I woke up the next day after a very welcome lie in and lazy morning and headed to Mercedes world which, in my mind was going to be a museum and interactive displays that would get the teenage boy inside me very excited.  I have to say I was a bit disappointed.  The staff looked either bored or down their noses at me, I couldn’t tell which but I didn’t like the idea of either.  It was, in effect, a huge sale room for Mercedes with a massively expensive test track stuck on the side where a legion of London corporate goons were guffawing and ‘yar-yar-yarring’ themselves into their bosses backsides.

My host could tell I wasn’t enjoying it massively and so we headed off.  To be fair, there were some lovely old cars on display and the deconstructed and floating Formula One car was very interesting but, overall, it was worth every penny of the free admission.

We headed around the corner to the Brooklands museum.  Now this was more my thing, gritty, honest and real life.  There were a few different sections from motorbikes, race cars, planes and, most importantly a cafe!

We literally walked through a history of flight that went from the flimsiest of early flying machines through to passenger planes flying over the Atlantic faster than a bullet from a rifle and all of this was within the space of 60 or so years.  It was incredible.

The place was staffed by incredibly eager volunteers that were infectiously excited where they were and what they were showing off.  Every one of them over the age of 65 and without doubt able to repair anything that you put in front of them from a jet engine to a child’s bike.

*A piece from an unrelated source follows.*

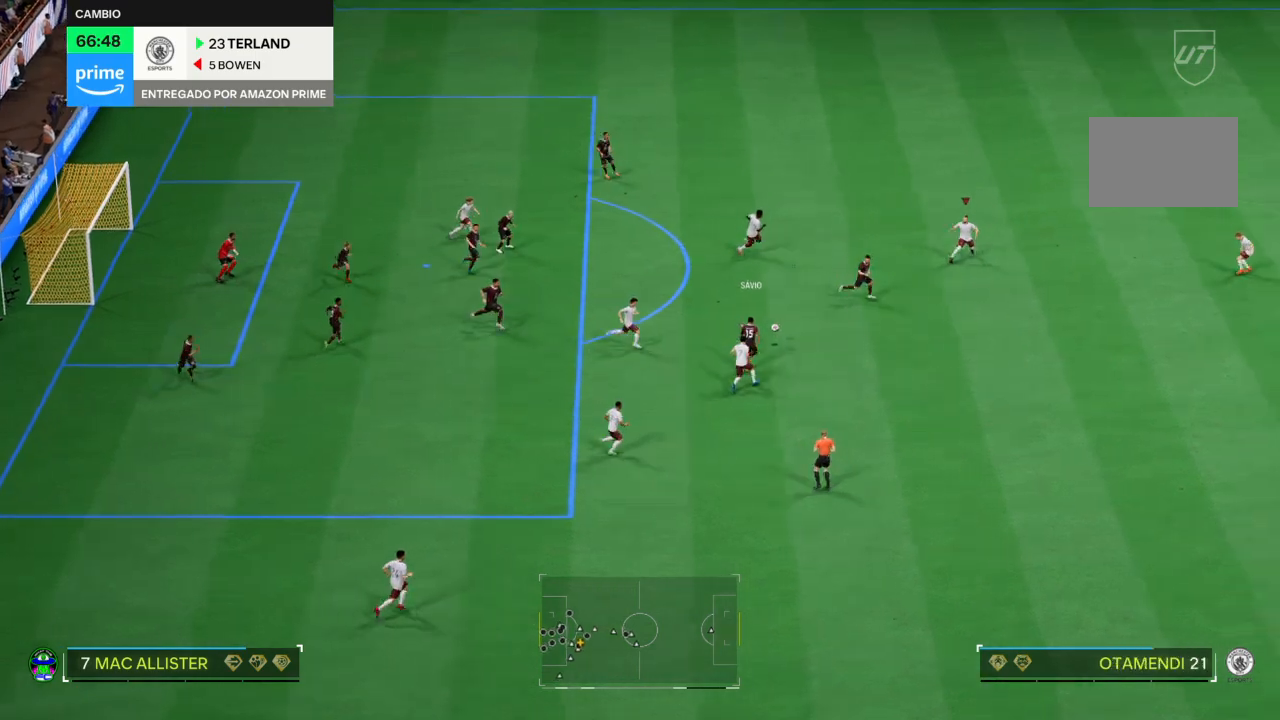
{"buttons": ["L2"], "left_stick": "down-left", "right_stick": "center", "events": [[166, "left_stick", "down"], [400, "left_stick", "down-left"], [467, "L2", "down"], [500, "R2", "up"]]}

It was an incredible contract to the ultra sleek and modern Mercedes showroom over the room but a million time more engaging.  I loved every second of being there.  I think it closed at 4pm but the guy that showed us around told us to hurry into the next hanger if we wanted to see the WW2 bomber that was my planned highlight of the day.

We had the place to ourselves and spent a good while exploring the place top to bottom before heading out to car park.  We were pretty much locked in and there was three guys at the gift shop tapping their watches as we gingerly crept out of the gates.  I couldn’t recommend this place highly enough.

We headed back to Woking where my hosts wife had made a delicious meal for us and the conversation flowed and, yet again, we put the world to rights. The most important thing that I learned was that I was to be served a pudding as I was Northern, the lighter and more refined desserts were saved for the Southern types!

I was glad of this as I gorged on a delicious bread and butter pudding with Baileys.  I was so blown away by it I was given a Tupperware put to take home and couldn’t be certain I wouldn’t eat on the train on the way home!

I headed back home the next day after a very wet and miserable walk through London, picking up some Christmas shopping in the London boutiques. My mind was clearer and I knew what direction I was going in, professionally, personally and physically.  I was going North.  I was going home.